He paused. Without looking back, he said, “You’re always sorry, aren’t you, Angie? That’s what I should have remembered.”
In her world history class last year, Lauren had done a report on Victorian London. One of her research sources had been the film The Elephant Man. She remembered sitting in the library after hours, staring at the small television screen, watching the well-heeled Londoners taunt and ridicule poor John Merrick, whose face and body had been twisted and tortured far beyond what a man should have to endure. But the whispers and stares hurt him as deeply as any of his deformities.
Lauren understood that now, how much it hurt to be the object of gossip. In all her years at Fircrest she’d strived for the kind of perfection that drew only positive attention. She was never late to class, never broke the rules, never said mean things about other kids. She’d tried, in all ways, to be like Caesar’s wife: above reproach.
She should have known how far the mighty fall and how hard the ground could be.
Everyone was staring at her, pointing and whispering. Even the teachers seemed shocked and unnerved by her presence. They acted as if she carried a lethal virus, one that could all too easily go airborne and infect innocent passersby.

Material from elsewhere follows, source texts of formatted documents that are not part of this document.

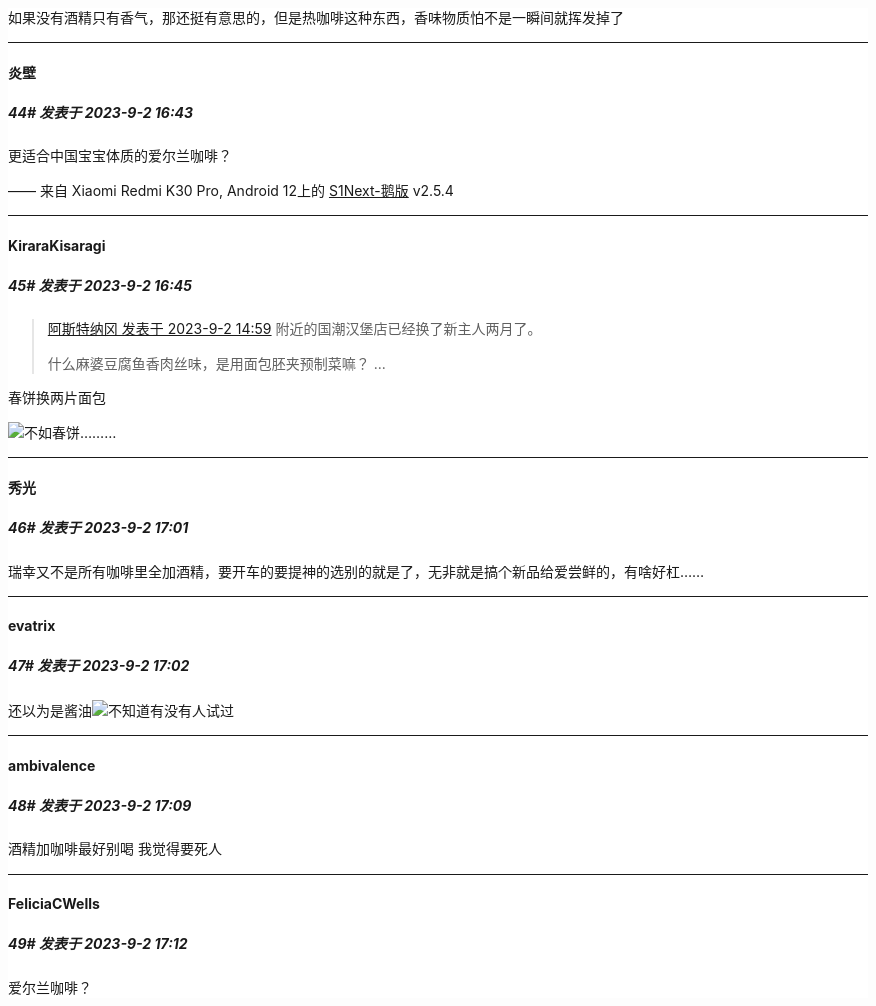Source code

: 如果没有酒精只有香气，那还挺有意思的，但是热咖啡这种东西，香味物质怕不是一瞬间就挥发掉了

*****

####  炎壁  
##### 44#       发表于 2023-9-2 16:43

更适合中国宝宝体质的爱尔兰咖啡？

—— 来自 Xiaomi Redmi K30 Pro, Android 12上的 [S1Next-鹅版](https://github.com/ykrank/S1-Next/releases) v2.5.4

*****

####  KiraraKisaragi  
##### 45#       发表于 2023-9-2 16:45

<blockquote><a href="httphttps://bbs.saraba1st.com/2b/forum.php?mod=redirect&amp;goto=findpost&amp;pid=62267382&amp;ptid=2151000" target="_blank">阿斯特纳冈 发表于 2023-9-2 14:59</a>
附近的国潮汉堡店已经换了新主人两月了。

什么麻婆豆腐鱼香肉丝味，是用面包胚夹预制菜嘛？ ...</blockquote>
春饼换两片面包

<img src="https://static.saraba1st.com/image/smiley/face2017/162.png" referrerpolicy="no-referrer">不如春饼………

*****

####  秀光  
##### 46#       发表于 2023-9-2 17:01

瑞幸又不是所有咖啡里全加酒精，要开车的要提神的选别的就是了，无非就是搞个新品给爱尝鲜的，有啥好杠……

*****

####  evatrix  
##### 47#       发表于 2023-9-2 17:02

还以为是酱油<img src="https://static.saraba1st.com/image/smiley/face2017/068.png" referrerpolicy="no-referrer">不知道有没有人试过

*****

####  ambivalence  
##### 48#       发表于 2023-9-2 17:09

酒精加咖啡最好别喝 我觉得要死人

*****

####  FeliciaCWells  
##### 49#       发表于 2023-9-2 17:12

爱尔兰咖啡？

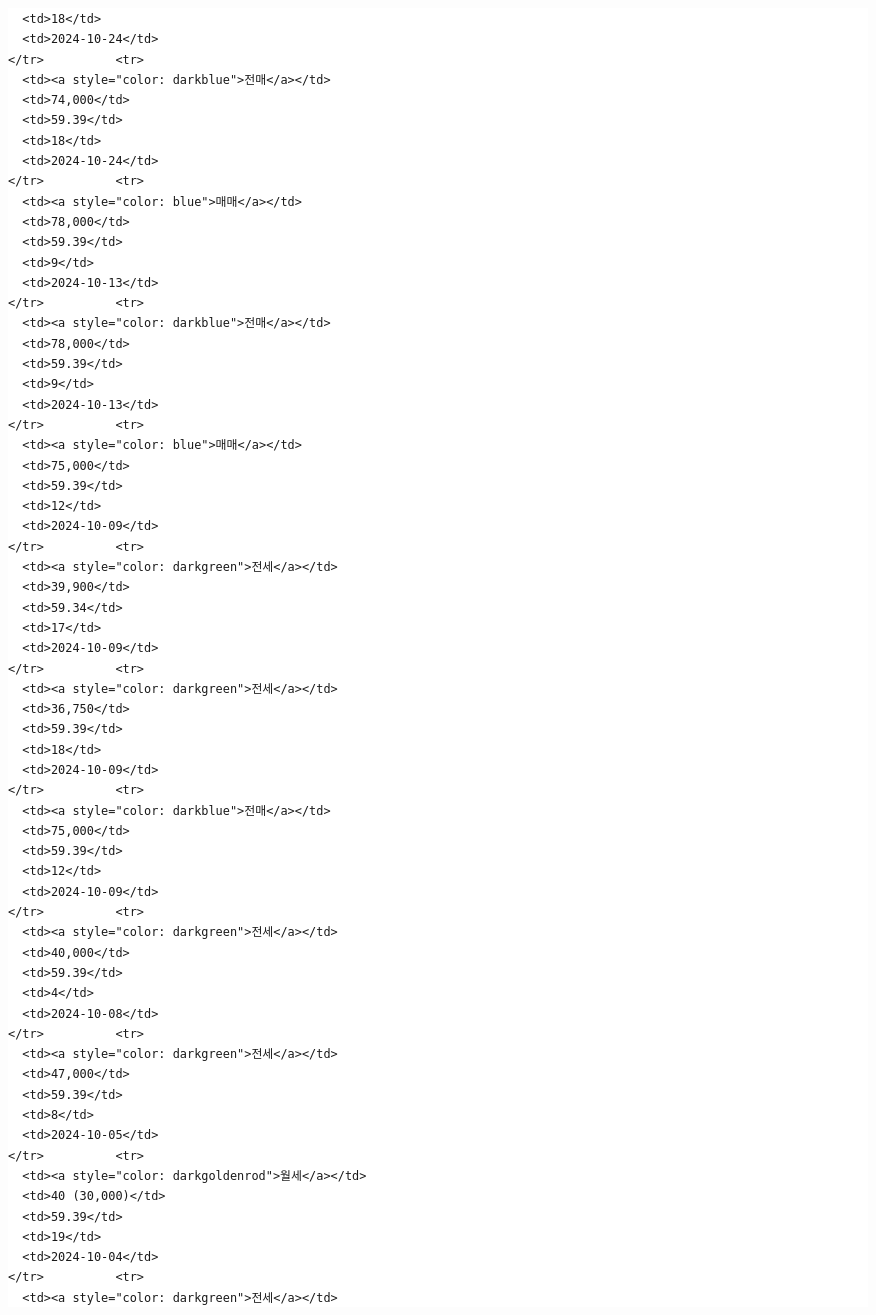       <td>18</td>
      <td>2024-10-24</td>
    </tr>          <tr>
      <td><a style="color: darkblue">전매</a></td>
      <td>74,000</td>
      <td>59.39</td>
      <td>18</td>
      <td>2024-10-24</td>
    </tr>          <tr>
      <td><a style="color: blue">매매</a></td>
      <td>78,000</td>
      <td>59.39</td>
      <td>9</td>
      <td>2024-10-13</td>
    </tr>          <tr>
      <td><a style="color: darkblue">전매</a></td>
      <td>78,000</td>
      <td>59.39</td>
      <td>9</td>
      <td>2024-10-13</td>
    </tr>          <tr>
      <td><a style="color: blue">매매</a></td>
      <td>75,000</td>
      <td>59.39</td>
      <td>12</td>
      <td>2024-10-09</td>
    </tr>          <tr>
      <td><a style="color: darkgreen">전세</a></td>
      <td>39,900</td>
      <td>59.34</td>
      <td>17</td>
      <td>2024-10-09</td>
    </tr>          <tr>
      <td><a style="color: darkgreen">전세</a></td>
      <td>36,750</td>
      <td>59.39</td>
      <td>18</td>
      <td>2024-10-09</td>
    </tr>          <tr>
      <td><a style="color: darkblue">전매</a></td>
      <td>75,000</td>
      <td>59.39</td>
      <td>12</td>
      <td>2024-10-09</td>
    </tr>          <tr>
      <td><a style="color: darkgreen">전세</a></td>
      <td>40,000</td>
      <td>59.39</td>
      <td>4</td>
      <td>2024-10-08</td>
    </tr>          <tr>
      <td><a style="color: darkgreen">전세</a></td>
      <td>47,000</td>
      <td>59.39</td>
      <td>8</td>
      <td>2024-10-05</td>
    </tr>          <tr>
      <td><a style="color: darkgoldenrod">월세</a></td>
      <td>40 (30,000)</td>
      <td>59.39</td>
      <td>19</td>
      <td>2024-10-04</td>
    </tr>          <tr>
      <td><a style="color: darkgreen">전세</a></td>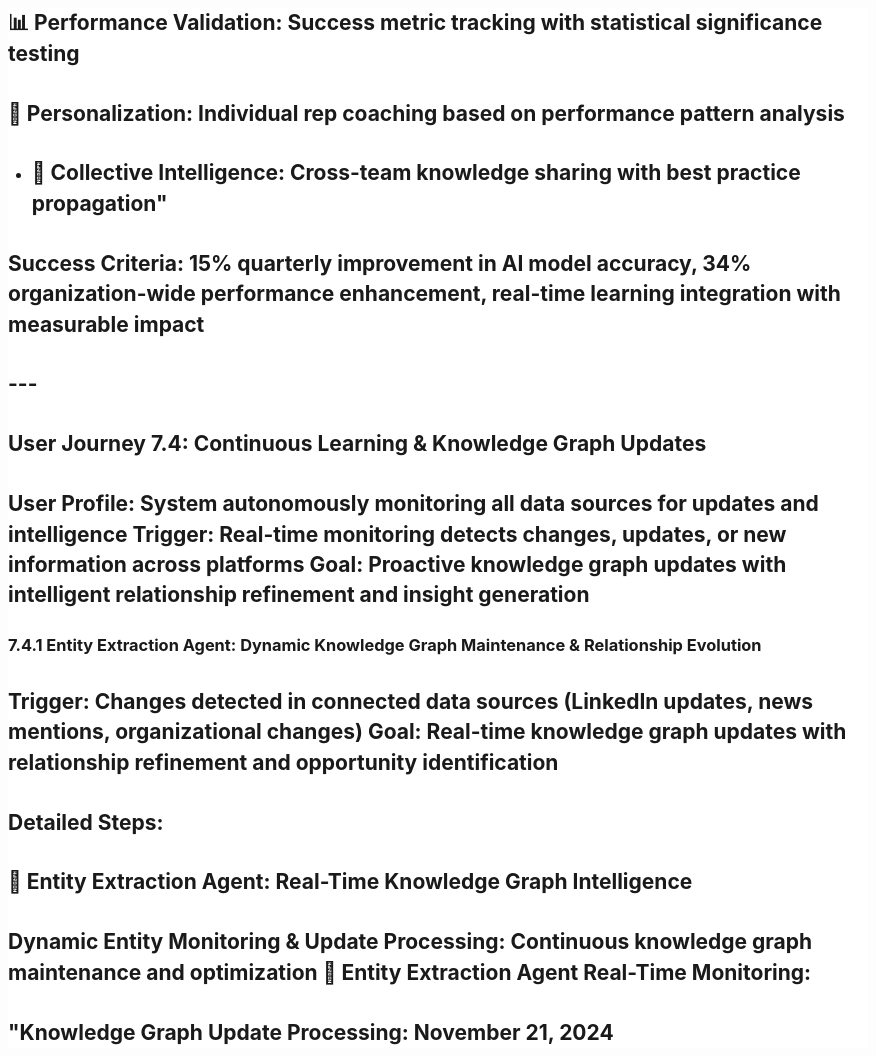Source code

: ##  📊 Performance Validation: Success metric tracking with statistical significance testing

##  🎯 Personalization: Individual rep coaching based on performance pattern analysis

* ##  🧠 Collective Intelligence: Cross-team knowledge sharing with best practice propagation" 

## **Success Criteria:** 15% quarterly improvement in AI model accuracy, 34% organization-wide performance enhancement, real-time learning integration with measurable impact

## ---

## **User Journey 7.4: Continuous Learning & Knowledge Graph Updates**

## **User Profile:** System autonomously monitoring all data sources for updates and intelligence  **Trigger:** Real-time monitoring detects changes, updates, or new information across platforms  **Goal:** Proactive knowledge graph updates with intelligent relationship refinement and insight generation

### **7.4.1 Entity Extraction Agent: Dynamic Knowledge Graph Maintenance & Relationship Evolution**

## **Trigger:** Changes detected in connected data sources (LinkedIn updates, news mentions, organizational changes)  **Goal:** Real-time knowledge graph updates with relationship refinement and opportunity identification

## **Detailed Steps:**

## **🧠 Entity Extraction Agent: Real-Time Knowledge Graph Intelligence**

## **Dynamic Entity Monitoring & Update Processing:** Continuous knowledge graph maintenance and optimization  🤖 Entity Extraction Agent Real-Time Monitoring:

## "Knowledge Graph Update Processing: November 21, 2024

##  
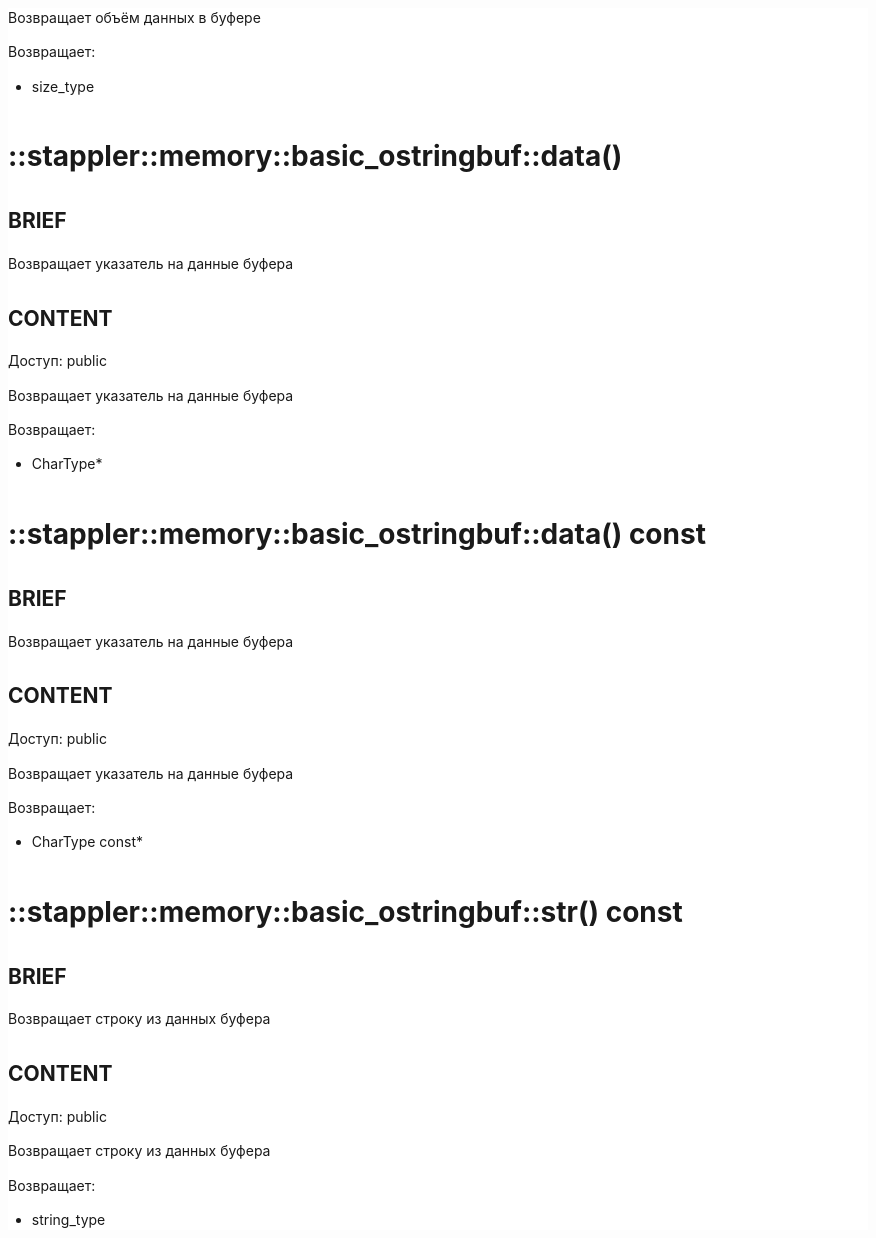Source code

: Возвращает объём данных в буфере

Возвращает:
* size_type

# ::stappler::memory::basic_ostringbuf<typename>::data()

## BRIEF

Возвращает указатель на данные буфера

## CONTENT

Доступ: public

Возвращает указатель на данные буфера

Возвращает:
* CharType*

# ::stappler::memory::basic_ostringbuf<typename>::data() const

## BRIEF

Возвращает указатель на данные буфера

## CONTENT

Доступ: public

Возвращает указатель на данные буфера

Возвращает:
* CharType const*

# ::stappler::memory::basic_ostringbuf<typename>::str() const

## BRIEF

Возвращает строку из данных буфера

## CONTENT

Доступ: public

Возвращает строку из данных буфера

Возвращает:
* string_type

After school, she let herself be swept along by the laughing, yelling crowd. Even in the midst of all these people—friends, mostly—she felt infinitely different. Separate. Head down, she tried to be invisible.
“Lauren!”
She looked up instinctively, though she immediately wished she hadn’t.
The gang was gathered around the flagpole; Susan and Kim were seated on the bricked ledge beside it and David and Jared were playing hacky sack.
She steeled herself for the inevitable. She’d avoided them at lunch by hiding out in the library, but now she had no choice but to say hi.
“Hey, guys,” she said, coming up to the group. She hesitated, saw David do the same.
They stared at each other from a distance.
The girls swarmed her, pulled at her arm. She followed them out behind the school, to their place on the football field. The boys followed along behind, keeping the hacky sack in motion.
“Well?” Kim asked when they were all standing around the goalpost. “How does it feel?”
“Scary,” Lauren answered. She so didn’t want to talk about this, but it was better to be talked to than talked about. And these were her best friends.
“What are you going to do?” Susan asked, scouting through her backpack for something. Finally she pulled out a Coke. Opening it, she took a drink and passed it around.
David came up behind Lauren, slipped an arm around her waist. “We don’t know.”
“How come you didn’t have an abortion?” Kim asked. “That’s what my cousin did.”
Lauren shrugged. “I just couldn’t.” She was starting to wish she were far, far away from here. With Angie, where she felt safe …
“David says you’re giving it up for adoption. That’s cool. My aunt Sylvia adopted a baby last year. She’s way happy now,” Susan said, reaching for the Coke.
Lauren looked up at David.
For the first time she realized that he could walk away from this, leave it in the past along with all his high school memories. Someday it would be as forgotten as his tenth grade MVP trophy or his grade point. Why hadn’t she seen that before?
She’d thought they were in this together, but suddenly all the warnings came back to her. It was the girl who got pregnant.
“Come with me,” she whispered to him, pulling him aside. He followed her to a dark, quiet place beside the bleachers.
She wanted desperately to be held and kissed and reassured, but he just stood there, staring down at her, his confusion as obvious as his love.
“What?”
“I just … I’ll miss you over the break.” She wished he’d invited her along, but it was a family vacation.
“My dad set up a meeting in January. With a lawyer.” He flinched, looked at her throat. “About adoption.”
“Just give it away,” she said, hearing the bitterness in her voice. That would be so easy for him.
“We should at least listen.” David looked ready to cry, right there on the football field, with his friends only a few yards away.
And she knew: None of this was easy on him.
“Yeah,” she said, “sure. We should listen.”
He looked at her. She felt distant from him; older. “Maybe I’ll get you a ring. Aspen has tons of cool jewelry stores.”
Her heart did a little flip. “Really?”
“I love you,” he said softly.
The words sounded different than before, as if he’d murmured them from far away or mouthed them underwater. By the time she got home, she couldn’t remember the sound of those words at all.